Netflix Shares are Soaring, But Here’s Why Customers Won’t be Happy
Netflix shares soared at Tuesday’s opening bell, extending the video streaming giant’s impressive January run. But while investors are clamoring to increase their NFLX holdings, consumers have responded with less enthusiasm to the news that ignited this morning’s rally.
Netflix Shares Jump on Rate Hike
Netflix shares jumped by around 6 percent during early- and mid-morning trading, reaching an intraday high of $355.50 after opening at $349.60. As of the time of writing, NFLX stood at $353.47, up $20.53 from Monday’s close.
The rally followed the announcement that the company would implement significant subscription rate hikes to the tune of 13 to 18 percent for US subscribers. Netflix’s most popular plan, HD Standard, will increase to $13 from $11. Basic subscriptions will increase to $9 from $8, and 4K Premium plans will cost $16, up from $14.
The rate increases will take immediate effect for new subscribers, though the company’s 58 million existing US customers will be transitioned to the new subscription prices over the next three months.
Customers Express Outrage
Unsurprisingly, customers reacted negatively to the price hikes, taking to social media to protest the rising cost of the streaming service, often with a variety of colorful insults inserted for emphasis.
Netflix is raising prices again? I was already paying $14/mo for 4K content on an account I barely used. I’ll probably just have to cancel and get my content elsewhere because I’m pretty sure that money could be used for better things, tbh.
— Sham (@thesaucem) January 15, 2019
So Netflix is going to just keep inching up prices all the time? Their shows aren’t even that good, about to cancel.

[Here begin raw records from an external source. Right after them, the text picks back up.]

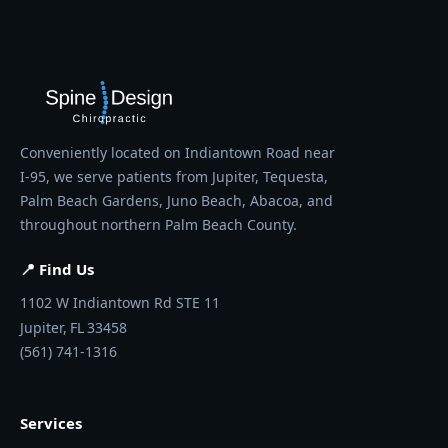
Conveniently located on Indiantown Road near
I-95, we serve patients from Jupiter, Tequesta,
Palm Beach Gardens, Juno Beach, Abacoa, and
throughout northern Palm Beach County.
📍 Find Us
1102 W Indiantown Rd STE 11
Jupiter,
FL
33458
(561) 741-1316
Services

— Astartes (@EmperorsShield) January 15, 2019
However, Netflix — and shareholders — are gambling that customers will stomach the price hikes, given that the streaming service plays an increasingly central role in the media consumption habits of millions of consumers.
Netflix Gambles Subscribers Won’t Leave
That’s probably a safe bet. Netflix has raised subscription prices four times since it launched streaming, yet the company has never had much difficulty growing its customer base. The service most recently raised rates in Oct. 2017, an event that was also accompanied by a bounce in NFLX stock.
While Netflix continues to rely on licensed content — its customers are so addicted to “Friends” that the company paid $100 million to license the show for one more year after previously stating it would be removed from the platform — it has also begun to churn out original content at an unprecedented pace. According to estimates, the company expected to invest as much as $13 billion in original shows and movies in 2018, and its long-term goal is to see those offerings comprise around half of all content on the platform.
NFLX bulls believe that strategy will help the firm weather growing competition in the streaming industry, and there are strong indications that it is working. Just look at the recent releases of “Bird Box” and “Black Mirror: Bandersnatch,” which quickly became full-fledged cultural events.
Netflix claims that more than 45 million accounts watched at least part of “Bird Box” within seven days of its release, and the movie inspired the viral — and worrisome — Bird Box Challenge.
Bird Box Challenge while driving…predictable result. This happened on Monday as a result of the driver covering her eyes while driving on Layton Parkway. Luckily no injuries. pic.twitter.com/4DvYzrmDA2
— Layton Police (@laytonpolice) January 11, 2019
If Netflix can continue to produce content that captures this many eyeballs, subscribers threatening to ditch the platform risk losing not only access to the shows available through the service but also the ability to participate in these shared cultural experiences.